А про маяковского говорят, будто жизнь его не сложилась, будто всю её без остатка положил он к ногам мировой революции и беспутной капризненькой лильки. Не верю: не мог такой крупный мужик, глыба по вечности, любить какую-то мелкую немощь. Видно, для кареглазого вовки то великая лиля была, чужой лилианой он звал её, и долбил обушком револьвера в каменную стену огромной вселенной, вызывая всеявого господа, чтоб судьбу изменить, чтобы вместе им быть – а когда смялся об воздух железный приклад, то володька по небу стрельнул, надеясь попасть отомстить.
=================================
С очень раннего утра, ещё даже не с серой, а с тёмной непроглядной зари, которую только ночь своим нюхом предчувствовала – вдруг как будильники завелись петухи. Словно все они вечером из одной кучи объелись то ли прокисшего варёного пшена, а то ль забродившего гороха, и теперь их желудки урчали тревожно, им спать не давали – вот они побудили и сами всю сонную округу.
Сначала заклекотал кочет в соседнем дворе справа. Голос у него ещё со сна не прорезался, и похож был на бульканье тягучего сиропа из зелёной аптечной бутылки, потому что по цвету тембра петух тоже казался больным: зеленоватый, бледный, с тоской.
Следом за ним тихонько, себя боясь, пропищал молоденький петушок. А фальцетик его такой слабенький, словно ему вчера ни за что гребешок поклевали соседские взрослые дядьки. И теперь он обижен на всех, он угрозами сломлен: непонятно, откуда пищит.
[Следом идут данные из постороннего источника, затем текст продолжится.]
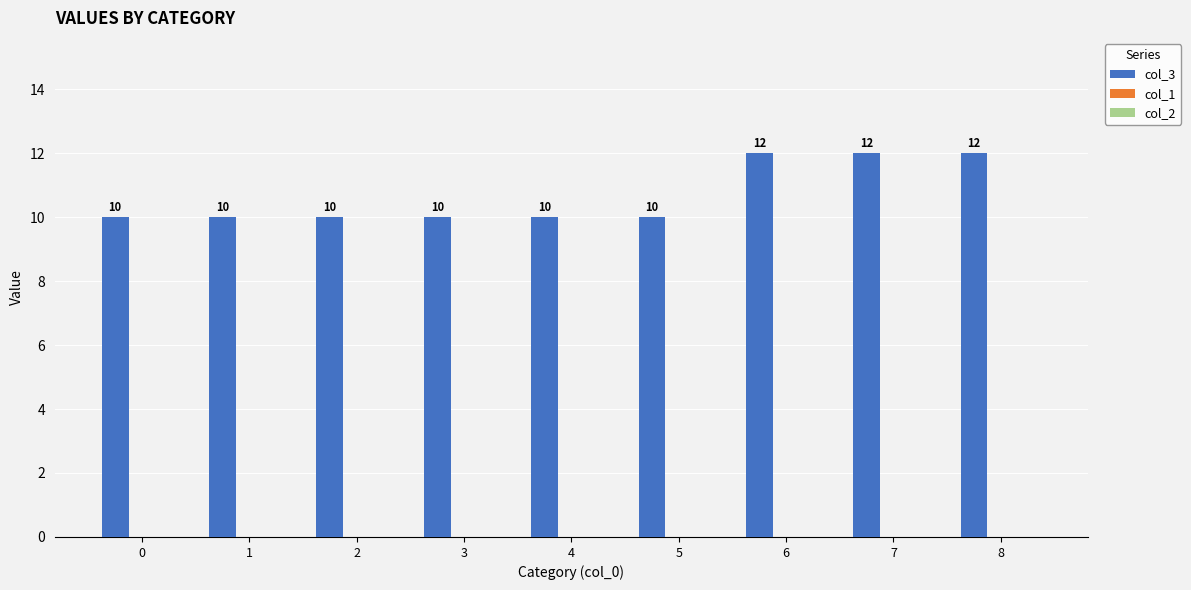

What is the sum of the values at 7 and 6?

24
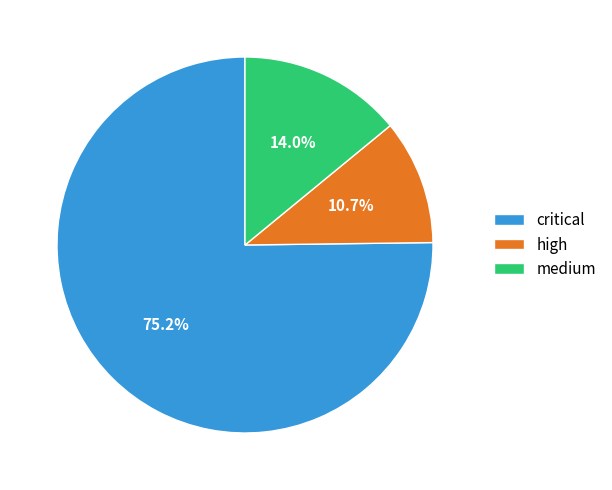

Rank the categories by value from lowest to highest.

high, medium, critical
Ну, наконец-то: вот слева взметнул огневой голосище. Он пронёсся сквозь двор между двух тополей в направленьи на школу так быстро что я даже не успел расставить нужные запятые в этом большом предложении и только режущий ветер где-то там далеко снёс его эхом ко дворцу молодёжи.
Как всё же красиво да сочно трубят по ночам петушиные сигналки нашего дворового автокурятника.
==================================
Замыслы. Идеи. Грёзы. В молодечестве взбадривают нас – да чего там, возвеличивают до таких высот, что голова идёт хороводным кругом, танцует да пляшет от счастья, кудрявя волосы дыборком. Смотрю на себя я в зеркало сей миг моего чудесного юношества, и удивляюсь – кто ли это такой красивый, отважный да могучий? Сам себе отвечаю:- Ну конечно я, впереди покорений немерено!
Срокалетний рубеж – граница, запретка со следовой полосой – и на той стороне остаются мечты и свершенья, а я здесь с пулемёта строчу по ним длинными очередями, надеясь попасть, подстрелить их хоть вкось, на излёте – потому что когдато давно не хватило мне силы да храбрости, чтобы прыгнуть как лев на колючую проволку, или взорвать её к чёртовой матери вместе с охранными вышками.
Кто мне дал установку на трусость? кто вложил в моё сердце и в душу мою этот призрачный код кабалы, раболепства пред миром – кот, которого может и нет ево, а я сам его выдумал с чёрным хвостом.